ShuffleSplit vs train_test_split

nichorm · 21 February 2022 11:38

Hi all,

As in this section we are using more often the ShuffleSplit i have the following question: Is it always better to use it in comparison to the train_set_split?

Like, combining ShuffleSplit with the cross_validate we get in less lines the score of both test and train.

Thanks in advance!

ArturoAmorQ · 21 February 2022 13:04

As mentioned in the notebook " Cross-validation framework" in the “Overfitting and Underfitting” section of Module 2:

a single train-test split we don’t give any indication regarding the robustness of the evaluation of our predictive model: in particular, if the test set is small, this estimate of the testing error will be unstable and wouldn’t reflect the “true error rate” we would have observed with the same model on an unlimited amount of test data.

In that sense it is better to use cross-validation: either with KFold strategy, ShuffleSplit or other strategies that will be covered more in detail in Module 7.

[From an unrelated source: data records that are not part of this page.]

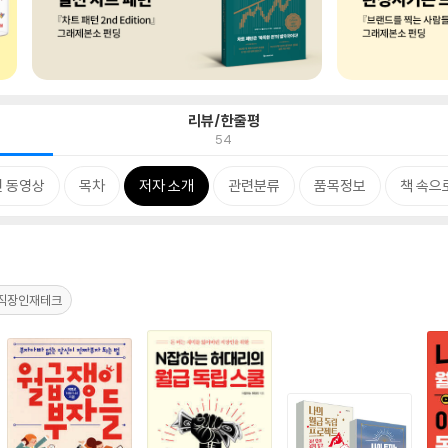
리뷰/한줄평
54
 동영상
목차
저자 소개
관련분류
품목정보
책 속으
직장인재테크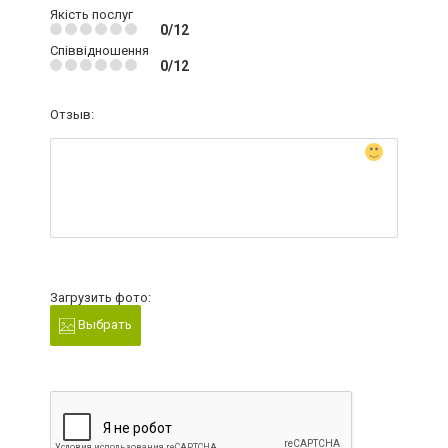
Якість послуг
0/12
Співвідношення
0/12
Отзыв:
Загрузить фото:
Выбрать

When to use a given strategy depends on the dataset and the user case, for instance, KFold may suffice to estimate the generalization performance of a model, but ShuffleSplit may provide more information about how the scores are distributed across folds and will be more robust to dataset ordering, as will be covered in Module 7.

manifr · 16 May 2022 09:08

An important point if it is not clear is cross_validate() internally does the same thing as train_set_split() but over different folds of the data, as decided by the ShuffleSplit. Like you mentioned in your question itself, here with less lines of code, you get the complete picture. Elegant!